I weighed a half cup of extra light DME. It came to just under 3 ounces. Others have reported different weights.

The best way is to use a scale to weigh out the DME.

I made some assumptions for batch size and use of a stir plate. Let me know if these are off.
 
Erik, are you using an Erlenmeyer flask to do this or are you using a regular pot to boil? I would suggest try duplicating this again. In the same manner try to boil some water without DME for 10-15 min, let it cool naturally(so you don't waste ice) and see how much you lose. If you do consistently lose X % of your water in the boil at least you can calculate that for future starters.


- ISM NRP
 
Thanks you guys for all the helpful advice. Here is what I would up doing:

Since the starter was only at about 800mL, I let that go for about 24 hours, until the activity settled down and it was beginning to clear up. I refrigerated it overnight and then took it out in the morning. As that came to room temp, I made another DME starter, this time with about 1.6L water in my pot, this time with the lid on. Although I do have an Erlenmeyer, something about putting it right on the gas stove makes me cringe. So, anyway once that mini-wort cooled, I added it to the flask and I was off to the races. On the second go around, the yeast really went nuts, nearly blowing off the foil top I had made.

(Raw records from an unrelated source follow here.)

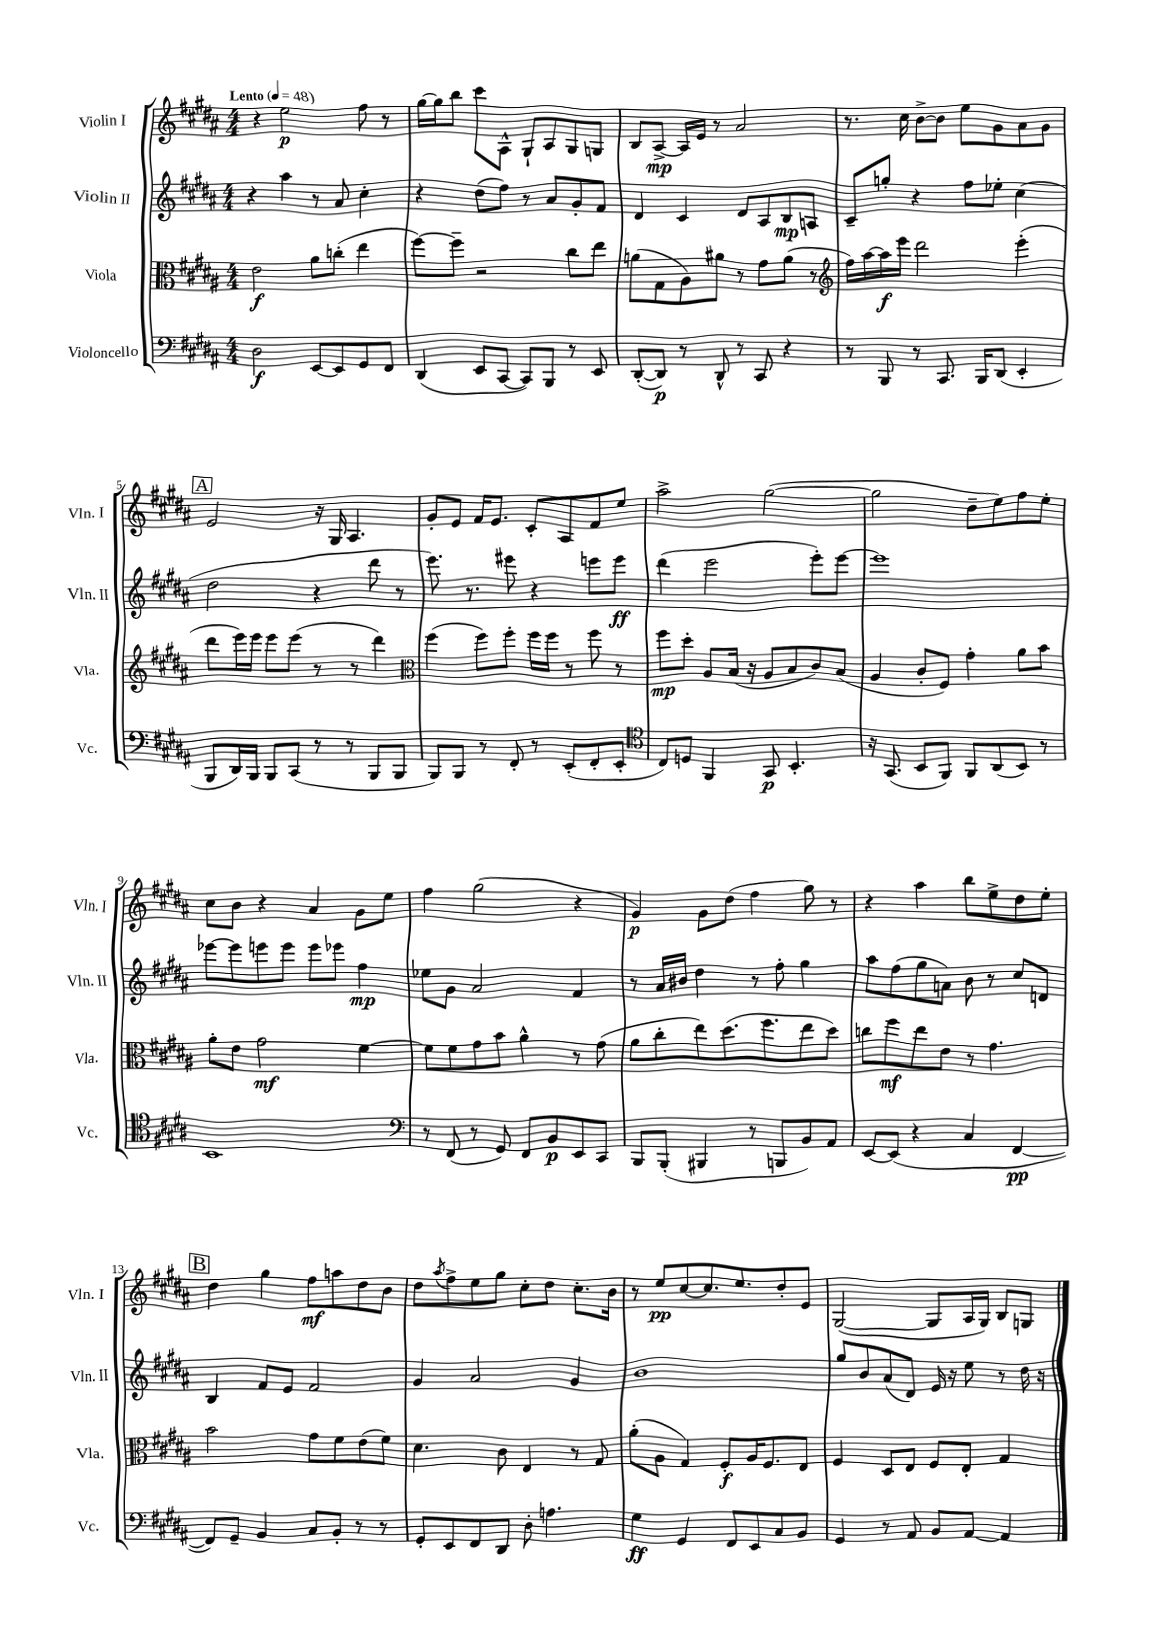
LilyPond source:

<<
\new StaffGroup <<
\new Staff = "s0" \with { instrumentName = "Violin I" shortInstrumentName = "Vln. I" } {
    \clef treble \key b \major \numericTimeSignature \time 4/4 \tempo "Lento" 4 = 48
    r4 e''2\p fis''8 r8 |
    gis''16~ gis''16 b''8 cis'''8 ais8-^ gis8-! ais8 gis8 g8 |
    b8 ais8~->\mp ais16 e'16 r8 ais'2 |
    r8. cis''16 b'8~-> b'8 e''8 gis'8 ais'8 gis'8 |
    \mark \markup { \box "A" } e'2 r16 gis16 ais4. |
    gis'8-. e'8 fis'16 e'8. cis'8-. ais8 fis'8 e''8 |
    ais''2-> gis''2~( |
    gis''2 dis''8-- e''8) fis''8 e''8-. |
    cis''8 b'8 r4 ais'4 gis'8 e''8 |
    fis''4 gis''2( r4 |
    gis'4\p) gis'8 dis''8( fis''4 gis''8) r8 |
    r4 ais''4 b''8 e''8-> dis''8 e''8-. |
    \mark \markup { \box "B" } dis''4 gis''4 fis''8\mf a''8 dis''8 b'8 |
    dis''8 \acciaccatura { ais''8 } fis''8-> e''8 gis''8 cis''8-. dis''8 cis''8.-. b'16 |
    r8 e''8\pp cis''8~ cis''8. e''8. dis''8-. e'8 |
    gis2~( gis8 ais16 gis16) b8 g8 \bar "|." |
}
\new Staff = "s1" \with { instrumentName = "Violin II" shortInstrumentName = "Vln. II" } {
    \clef treble \key b \major \numericTimeSignature \time 4/4
    r4 ais''4 r8 ais'8 cis''4-. |
    r4 dis''8( fis''8) r8 ais'8 gis'8-. fis'8 |
    dis'4 cis'4 dis'8 ais8 b8\mp a8 |
    cis'8-- g''8-. r4 fis''8 ees''8-. cis''4( |
    \mark \markup { \box "A" } dis''2 r4 dis'''8 r8 |
    e'''8.) r8. eis'''8 r4 e'''8 e'''8\ff |
    dis'''4( e'''2 e'''8-.) e'''8~ |
    e'''1 |
    ees'''8~ ees'''8 e'''8 e'''8 e'''8 ees'''8 fis''4\mp |
    ees''8 gis'8 ais'2 fis'4 |
    r8 ais'16 bis'16 dis''4 r8 fis''8-. gis''4 |
    ais''8 fis''8( gis''8 a'8) b'8 r8 cis''8 d'8 |
    \mark \markup { \box "B" } b4 fis'8 e'8 fis'2 |
    gis'4 ais'2 gis'4 |
    b'1 |
    gis''8 b'8 ais'8( dis'8) e'16 r16 e''8 r8 dis''16 r16 \bar "|." |
}
\new Staff = "s2" \with { instrumentName = "Viola" shortInstrumentName = "Vla." } {
    \clef alto \key b \major \numericTimeSignature \time 4/4
    e'2\f ais'8 c''8-.( e''4 |
    fis''8~) fis''8-- r2 cis''8 e''8 |
    a'8( gis8 ais8) ais'8 r8 gis'8 ais'8( r8 |
    \clef treble fis''16) ais''16~ ais''16\f e'''16 dis'''2 e'''4-.( |
    \mark \markup { \box "A" } dis'''8 e'''16) e'''16 e'''8 e'''8( r8 r8 dis'''4) |
    \clef alto fis''4( fis''8) fis''8-. fis''16 fis''16 r8 fis''8 r8 |
    fis''8\mp dis''8-. ais8 b16( r16 ais8 b8 cis'8) b8( |
    ais4 cis'8-. fis8) gis'4-. ais'8 b'8 |
    ais'8-. e'8 gis'2\mf fis'4~ |
    fis'8 fis'8 gis'8 b'8 ais'4-^ r8 gis'8( |
    ais'8 cis''8-. e''8) dis''8.( fis''8. e''8 dis''8) |
    c''8 fis''8\mf e''8 e'8 r8 gis'4. |
    \mark \markup { \box "B" } b'2 gis'8 fis'8 e'8( fis'8) |
    dis'4. cis'8 e4 r8 gis8 |
    ais'8-.( ais8 gis4) fis8-.\f ais16 fis8. e8 |
    fis4 dis8 e8 fis8 e8-. gis4 \bar "|." |
}
\new Staff = "s3" \with { instrumentName = "Violoncello" shortInstrumentName = "Vc." } {
    \clef bass \key b \major \numericTimeSignature \time 4/4
    dis2\f e,8~ e,8 gis,8 fis,8 |
    dis,4( e,8 cis,8~ cis,8) b,,8 r8 e,8 |
    dis,8~-.( dis,8\p) r8 dis,8-^ r8 cis,8 r4 |
    r8 b,,8 r8 cis,8. b,,16 dis,8( e,4-. |
    \mark \markup { \box "A" } b,,8 dis,16) b,,16 b,,8 cis,8( r8 r8 b,,8 b,,8 |
    b,,8) b,,8 r8 fis,8-. r8 e,8-.( fis,8-. e,8-. |
    \clef tenor cis8) d8 fis,4 gis,8\p b,4.-. |
    r16 gis,8.( b,8 fis,8) fis,8 ais,8( b,8) r8 |
    b,1 |
    \clef bass r8 fis,8( r8 gis,8) fis,8 b,8\p e,8 cis,8 |
    b,,8 b,,8-.( bis,,4 r8 b,,8 b,8) ais,8 |
    e,8~ e,8( r4 cis4 fis,4~\pp |
    \mark \markup { \box "B" } fis,8) gis,8-- b,4 cis8 b,8-. r8 r8 |
    gis,8-. e,8 fis,8 dis,8 dis8-. a4. |
    gis4\ff gis,4 fis,8 e,8 cis8 b,8 |
    gis,4 r8 ais,8 b,8 ais,8~ ais,4 \bar "|." |
}
>>
>>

Right now, the beer is fermenting in the closet after a successful brew day. I brewed on Sunday. In the past, when I did not use a starter, the activity had pretty much ended by now (two days or so after brewing). I am hopeful that the continued activity is a sign that the yeast is properly attenuating (I think that is the term here). Early attenuating would lead to a beer with a sweet taste from the residual sugar that had not fermented properly due to underpitching. That sweetness is the reason that I went down this starter road in the first place, so hopefully that is a problem solved.

Again, thanks everyone for the help. I'm a pretty new brewer and I'm really grateful that I have a friendly place to turn with questions.